Un dios masculino tras la pared: Amor forzado por 100 días - Capítulo 89
—¿La señora
Gu? —preguntó Lu Bancheng con curiosidad, retomando la conversación. Tras un
momento, como si de repente entendiera algo, giró la cabeza para mirar a Gu
Yusheng y luego se dirigió a la señora Lu para confirmar—: ¿Te refieres a Liang
Doukou?
—Sí, la
señorita Liang —asintió la señora Lu con un leve movimiento de cabeza. Volvió a
mirar a su alrededor y, al no ver rastro de ella, preguntó de nuevo—: ¿El señor
Gu la llevó a casa antes de venir para acá?
—No. Señora
Zhang, ¿está segura de que era Liang Doukou? Sheng ha estado aquí toda la
tarde, no se ha movido en ningún momento —respondió Lu Bancheng, sintiéndose
cada vez más confundido por las palabras de la mujer.
—¿Ah? ¿El
director Gu no fue a recogerla? Entonces, ¿cómo va a volver ella a la ciudad?
—Esta vez fue la señora Lu quien se mostró sorprendida.
Lu Bancheng,
que ya estaba bastante perdido, ahora se sentía totalmente desorientado:
—¿Por qué no
podría volver Liang Doukou? ¿Qué es lo que está pasando exactamente?
—Esta tarde
estuvimos en el Club de Aguas Termales Jinyu, en las afueras del norte. La
señora Gu no trajo coche cuando llegó, y justo cuando la reunión terminó,
empezó a llover torrencialmente. Ella dijo que el director Gu iría a recogerla.

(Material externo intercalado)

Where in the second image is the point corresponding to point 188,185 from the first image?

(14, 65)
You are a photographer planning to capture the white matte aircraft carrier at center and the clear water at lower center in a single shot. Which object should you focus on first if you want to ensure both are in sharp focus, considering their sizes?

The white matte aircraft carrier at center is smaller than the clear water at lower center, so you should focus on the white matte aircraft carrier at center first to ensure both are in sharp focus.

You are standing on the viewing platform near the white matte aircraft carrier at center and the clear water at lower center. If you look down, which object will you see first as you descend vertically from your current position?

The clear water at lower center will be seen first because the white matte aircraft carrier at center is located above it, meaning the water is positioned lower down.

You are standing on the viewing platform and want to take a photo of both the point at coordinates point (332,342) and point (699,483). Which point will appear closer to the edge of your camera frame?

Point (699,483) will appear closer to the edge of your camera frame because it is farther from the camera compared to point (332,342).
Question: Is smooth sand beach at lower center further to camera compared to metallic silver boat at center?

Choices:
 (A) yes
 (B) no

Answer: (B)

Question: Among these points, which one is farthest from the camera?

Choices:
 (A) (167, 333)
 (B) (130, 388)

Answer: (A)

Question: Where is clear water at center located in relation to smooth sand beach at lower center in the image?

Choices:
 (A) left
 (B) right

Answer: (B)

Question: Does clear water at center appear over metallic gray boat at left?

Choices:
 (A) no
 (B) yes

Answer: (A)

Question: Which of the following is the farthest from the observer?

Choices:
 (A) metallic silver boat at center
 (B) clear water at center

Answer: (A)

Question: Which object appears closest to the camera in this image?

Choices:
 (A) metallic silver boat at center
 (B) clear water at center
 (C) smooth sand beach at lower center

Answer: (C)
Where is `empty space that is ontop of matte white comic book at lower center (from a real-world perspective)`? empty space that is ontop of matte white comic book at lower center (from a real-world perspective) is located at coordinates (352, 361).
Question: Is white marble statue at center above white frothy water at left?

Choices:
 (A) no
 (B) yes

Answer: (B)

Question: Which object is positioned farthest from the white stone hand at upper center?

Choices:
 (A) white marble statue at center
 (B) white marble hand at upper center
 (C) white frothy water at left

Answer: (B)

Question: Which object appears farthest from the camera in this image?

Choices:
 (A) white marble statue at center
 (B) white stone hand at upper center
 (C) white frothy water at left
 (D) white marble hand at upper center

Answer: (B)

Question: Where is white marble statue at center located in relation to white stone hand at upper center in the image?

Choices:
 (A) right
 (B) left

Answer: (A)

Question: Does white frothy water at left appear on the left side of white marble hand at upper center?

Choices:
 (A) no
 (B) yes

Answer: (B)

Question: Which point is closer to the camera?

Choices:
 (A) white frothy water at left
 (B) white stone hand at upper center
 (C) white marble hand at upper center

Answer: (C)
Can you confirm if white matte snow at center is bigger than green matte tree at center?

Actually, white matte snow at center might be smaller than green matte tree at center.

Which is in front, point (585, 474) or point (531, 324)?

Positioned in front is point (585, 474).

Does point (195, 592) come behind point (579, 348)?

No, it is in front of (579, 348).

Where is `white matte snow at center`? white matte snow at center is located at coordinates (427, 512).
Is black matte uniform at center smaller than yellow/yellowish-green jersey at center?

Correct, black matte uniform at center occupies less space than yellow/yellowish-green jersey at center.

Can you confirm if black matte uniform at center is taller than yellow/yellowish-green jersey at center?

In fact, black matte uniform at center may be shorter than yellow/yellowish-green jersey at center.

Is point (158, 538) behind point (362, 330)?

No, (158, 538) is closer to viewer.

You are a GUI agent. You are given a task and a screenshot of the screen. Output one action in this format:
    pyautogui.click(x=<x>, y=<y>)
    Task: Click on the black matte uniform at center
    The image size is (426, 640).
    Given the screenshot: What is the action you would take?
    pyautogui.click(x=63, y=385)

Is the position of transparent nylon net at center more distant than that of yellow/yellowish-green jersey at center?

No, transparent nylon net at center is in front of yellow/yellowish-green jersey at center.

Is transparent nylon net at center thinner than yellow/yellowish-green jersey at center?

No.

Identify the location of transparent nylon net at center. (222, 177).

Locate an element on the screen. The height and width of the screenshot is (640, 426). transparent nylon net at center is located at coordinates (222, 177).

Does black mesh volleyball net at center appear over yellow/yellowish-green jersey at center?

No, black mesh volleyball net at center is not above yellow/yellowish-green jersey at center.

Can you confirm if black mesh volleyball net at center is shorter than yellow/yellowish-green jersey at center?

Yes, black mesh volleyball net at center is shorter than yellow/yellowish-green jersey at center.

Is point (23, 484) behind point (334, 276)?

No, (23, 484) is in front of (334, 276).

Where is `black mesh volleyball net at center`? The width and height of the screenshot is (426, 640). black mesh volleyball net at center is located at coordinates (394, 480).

Cuando yo me fui, ella todavía estaba allí, por eso al ver al director Gu aquí
pensé que la había traído con él. Resulta que al final no fue por ella... Con
lo que está lloviendo, será imposible conseguir un transporte en esa zona tan
alejada. Quién sabe si habrá podido volver ya.
Gu Yusheng
escuchó cada palabra de la conversación entre Lu Bancheng y la señora Lu, pero
la expresión de su rostro permaneció inalterable, sin el más mínimo rastro de
emoción, como si la persona de la que hablaban no tuviera absolutamente nada
que ver con él.
Al ver la
actitud de Gu Yusheng, la señora Lu quiso decir algo más, pero Lu Bancheng,
sentado al lado de él, le lanzó una mirada de advertencia. Ella captó la señal
y cerró la boca. Se quedó allí un momento y, al ver que Gu Yusheng seguía sin
reaccionar, suspiró para sus adentros; pensando que al fin y al cabo eran
asuntos familiares ajenos en los que no debía entrometerse, se marchó.
Afuera, la
lluvia seguía cayendo con furia. El viento soplaba con tal fuerza que las gotas
golpeaban el ventanal con un sonido rítmico y violento.
Al terminar
la ronda, Lu Bancheng giró levemente la cabeza y observó a Gu Yusheng por el
rabillo del ojo. Él seguía sumido en su silencio habitual, sosteniendo su
teléfono y haciendo quién sabe qué en él. Su mirada era tan indiferente que no
dejaba traslucir ni un ápice de preocupación o nerviosismo.
Lu Bancheng
movió los labios, con la intención de decir algo, pero finalmente guardó
silencio.
Al terminar
otra ronda, mientras barajaban las cartas, un relámpago cruzó el cielo
transformando por un instante la noche en día, seguido de inmediato por un
trueno ensordecedor. Lu Bancheng frunció el ceño, miró a Gu Yusheng —quien,
como si nada, estaba encendiendo un cigarrillo— y, finalmente, no pudo
contenerse y susurró:
—¿No crees
que deberías llamarla para ver si llegó a casa sana y salva?